ROBIN ALEXANDER über SCHICKSAL
: Lecken Sie ihr zärtlich den Rücken …

… bevor Sie eine Briefmarke aufkleben. Sie ist es wert. Von der Kunst, ein Postwertzeichen zu erwerben

Ich bin nicht unvorbereitet. In meinem Rucksack habe ich alles, um diese Expedition zu überleben. Ein voll aufgeladenes Mobiltelefon. Eine Thermoskanne mit Tee. Eine Rolle Doppelkekse. Eine Hamburger Wochenzeitung, deren Autoren nicht dazu neigen, sich kurz zu fassen. Und ein Taschenbuch.

Nein, ich will nicht nach Usbekistan trampen. Ich muss zur Post. Früher hatte die Post Filialen in jedem dritten Häuserblock. Dort saßen Postbeamte, die Telegramme entgegennahmen oder Renten auszahlten oder Briefmarken verkauften. Das ist lange her.

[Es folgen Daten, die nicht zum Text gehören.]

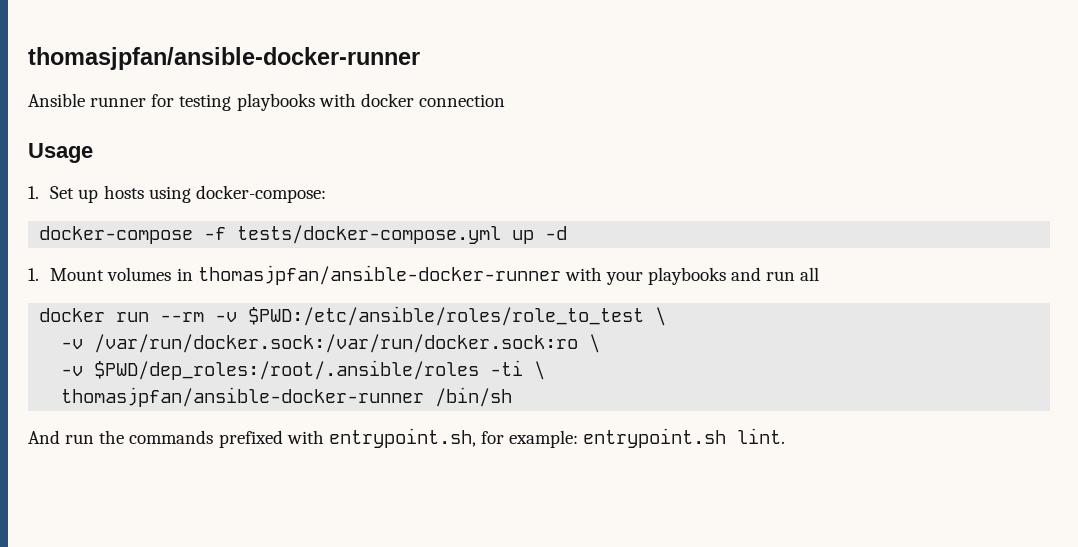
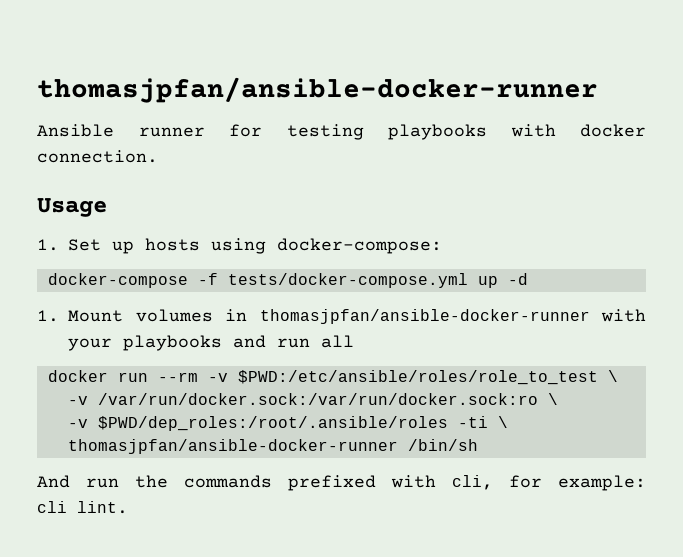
[418,94,505,107] connection -> [37,150,158,163] connection.
[328,428,476,448] entrypoint.sh, -> [452,475,493,490] cli,
[583,428,727,448] entrypoint.sh -> [37,501,67,513] cli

Jetzt gibt es die Deutsche Post AG. Und die ist in Hongkong und in Schanghai und in Australien. Aber nicht mehr um die Ecke im nächsten Wohnblock, sondern in einer fernen Shopping Mall. Dort gibt es keine Beamten mehr und keine Schalter. Denn das wäre nicht amerikanisch. Und amerikanisch ist hier alles. Sogar die Schlange.

Die amerikanische Schlange zeichnet sich vor allem durch ihre Länge aus: Sie ist bis zu sieben Mal länger als ihre europäische Schwester, weil sich alle für alle Schalter am gleichen Ende anstellen müssen. Dahinter steckt eine Idee. Früher konnte man Pech haben, dass man hinter einer Oma stand, die seit der Inflation von 1923 Papiergeld misstraute und deshalb die Pension ihres verstorbenen Gatten in Münzen ausgezahlt bekam. In der amerikanischen Schlange stehen alle hinter der Inflations-Oma. Das ist gerechter.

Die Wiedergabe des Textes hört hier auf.